20’nci yüzyılın başlarında, Amerika’da yaşları 5 ile 10 arasındaki pek çok çocuk oldukça ağır koşullarda çalıştırılıyordu. Çoğu Amerikalı muhalif bu durumu değiştirmek için çok çaba harcadı. Onlardan biri de uzun yıllar işçi ve mülteciler için mücadele veren Amerikalı fotoğrafçı Lewis Hine.
Hine’ın fotoğrafları, yaşanan insani dramın başlıca aktörleri olan işçi sınıfının, göçmenlerin, çalışan çocukların ve savaşın tanıklarıdır.

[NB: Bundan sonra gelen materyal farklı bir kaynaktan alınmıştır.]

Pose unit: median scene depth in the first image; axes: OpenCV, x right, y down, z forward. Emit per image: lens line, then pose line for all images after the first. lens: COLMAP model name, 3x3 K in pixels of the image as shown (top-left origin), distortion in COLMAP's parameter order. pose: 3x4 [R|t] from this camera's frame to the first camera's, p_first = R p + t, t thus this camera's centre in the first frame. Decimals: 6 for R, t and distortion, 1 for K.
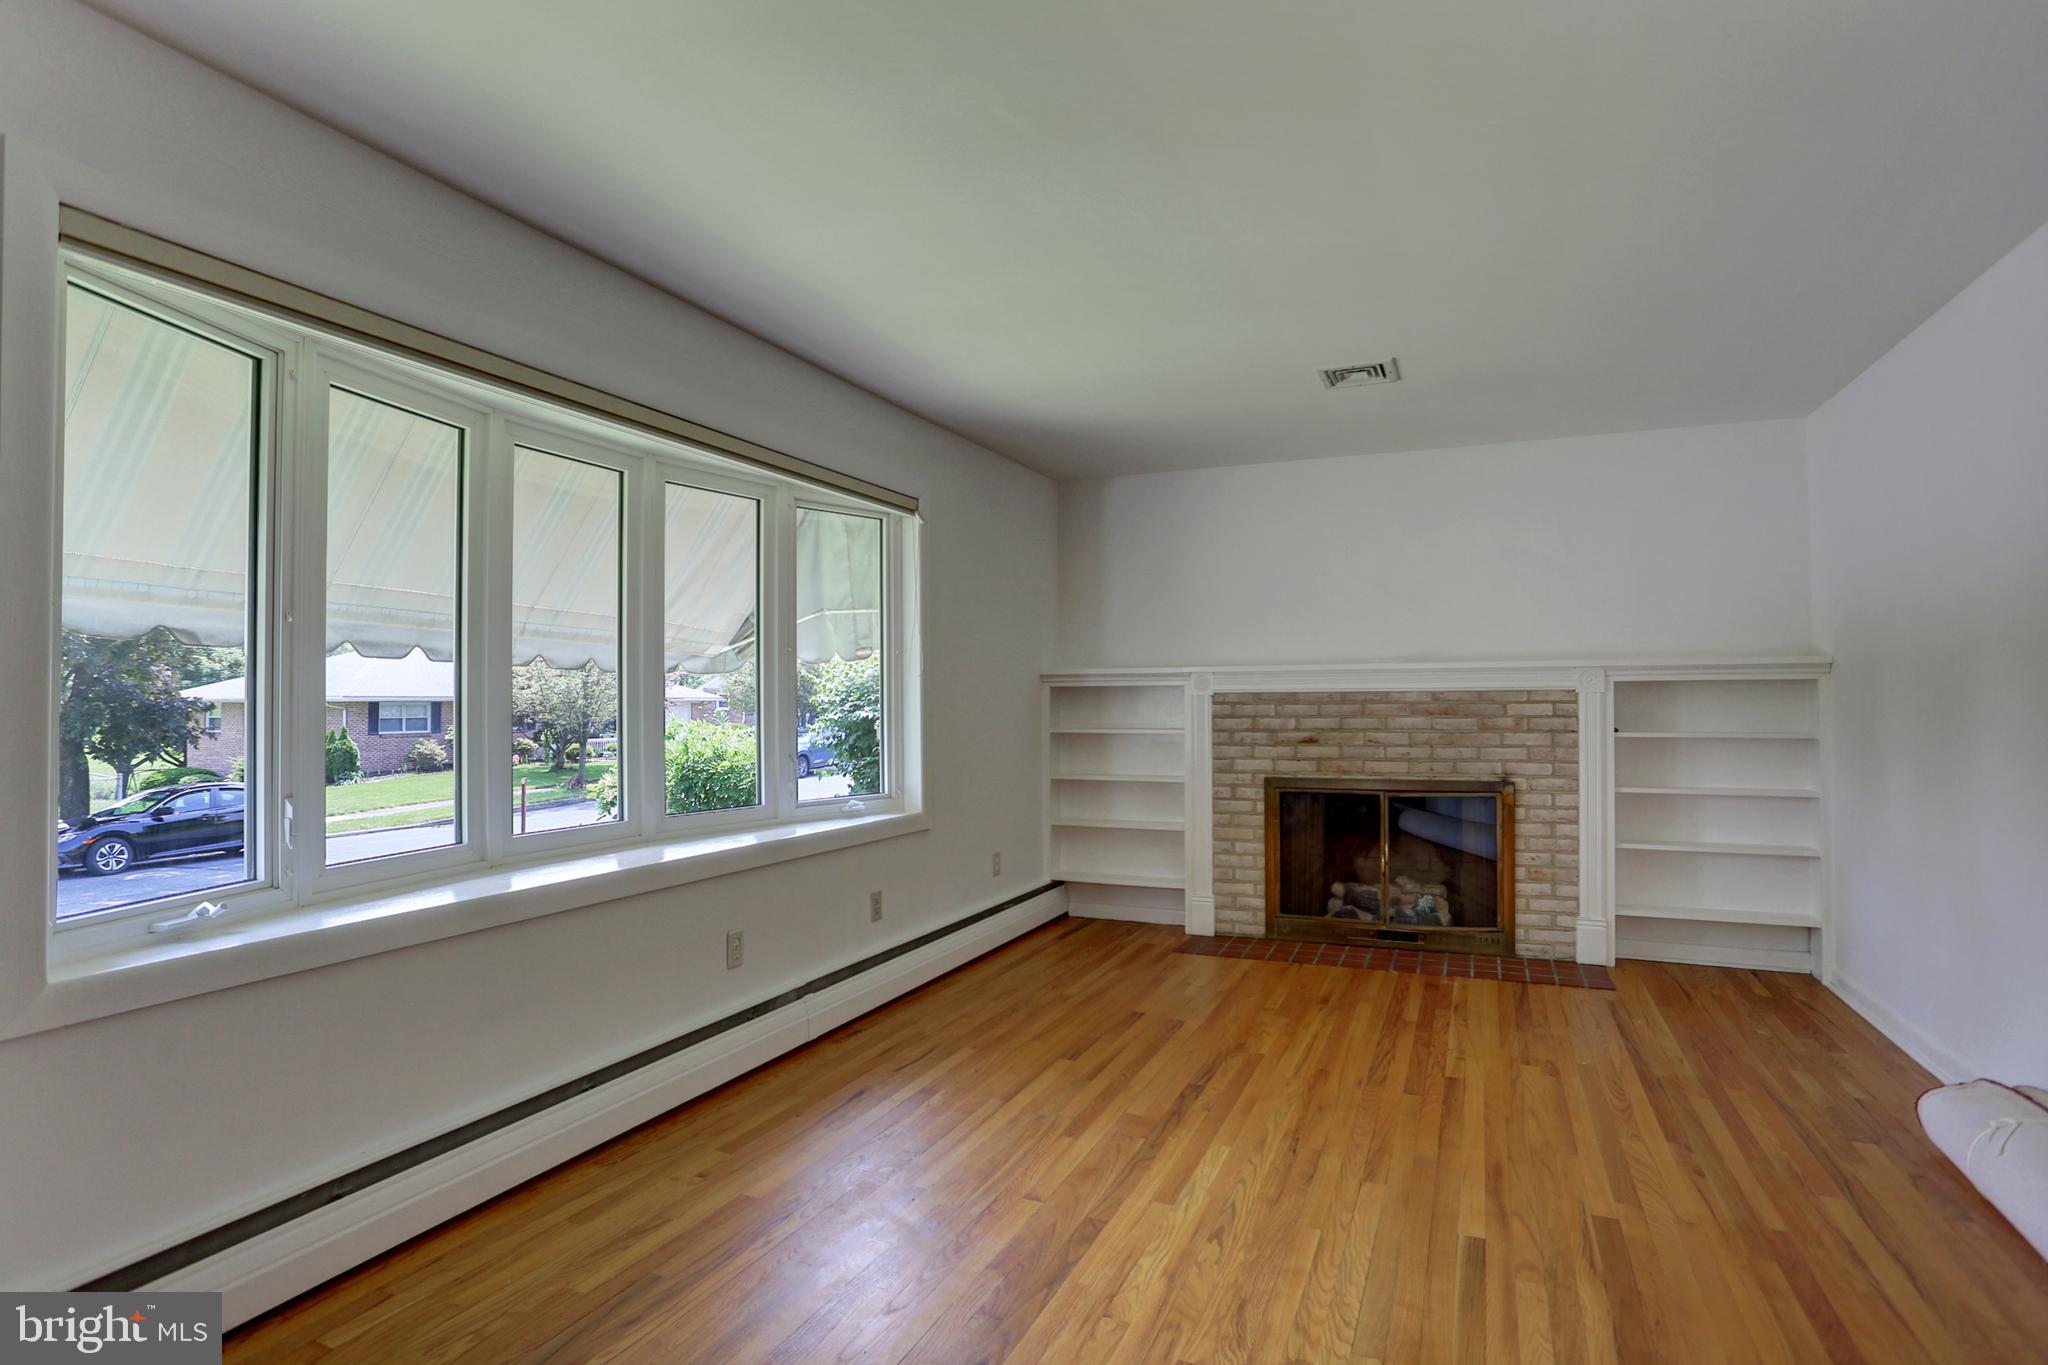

Yeni ve daha “güzel” bir hayat umuduyla kölelik koşullarında Amerika’ya gelen göçmenleri korkunç Amerikan sanayisinin vahşi koşulları bekliyordu. Hine’ın işçilere duyduğu sevgi, onların daha iyi imkânlara erişebilmesini istemesi ile başlayan bu fotoğraf çekme düşüncesi, pek minik de olsa bir şeylerin değişmesine yardımcı olacaktı.
Tekstil fabrikalarında o öpülesi minicik elleri ile kocaman makinelere tırmanıp kumaşlar kesiyor, kumaş atıkları topluyorlardı. Kömür madenleri, demir atölyeleri, sabahlara kadar ayıklamak zorunda oldukları ceviz ve fındık içleri hatta belki de hiç sahip olamadıkları, iç çekerek baktıkları o oyuncakların yapıldığı fabrikalar… Okula gidemeyen, haftanın altı günü, günde 13-14 saat çok az bir ücret ile çalışmak zorunda bırakılan, boyları yetişmediği için makinelere tırmanan bu çocuklar Hine’ı sınıf kiniyle doldurmuştu. Bir şeyleri değiştirme umuduyla dolan fotoğrafçı, yok sayılanların sözcüsü olmaya karar verdi.
Kendisi de küçük yaşlarda benzer şartlarla günde 13 saat tüm hakları hiçe sayılarak çalışmak zorunda bırakılan Lewis Hine, büyük zorluklarla tamamladığı eğitimi sonucunda botanik ve doğa bilgileri konusunda öğretmenlik yapmaya başlamıştı. Çalıştığı bir okulda kendisine hediye edilen fotoğraf makinesinin sosyal adaletsizliği en gerçek haliyle dünyaya gösterebileceği bir araç olacağını bilmiyordu.
Kendi maddi sıkıntılarına aldanmadan hayatı boyunca karşılaştığı her türlü haksızlığı ve sömürüyü fotoğraflarıyla belgelemekten vazgeçmedi.
Gerçek dünyanın gerçek insanlarını, mahalleleri, evleri, kıyafetleri, çalışma koşulları ile ele alan bu fotoğraflar, sömürüye ve zulme karşı direnen birçok dergide kullanıldı. Hine ise, Amerika’nın pek çok eyaletini dolaştı, fotoğraflarını halka gösterdiği buluşmalar düzenleyip bu çocuklarla ilgili yazılar yazdı.
Lewis Hine, bu fotoğraflarını halka ulaştırılabildiği zaman toplumun haksızlık, sefalet ve kötülüğü görmelerini sağlayacağını ve bu yolla bütün bir toplumu değişime götürebileceğine inanıyordu. “Fotoğraflar yalan söylemez. Ama yalancılar fotoğraf çekebilir.”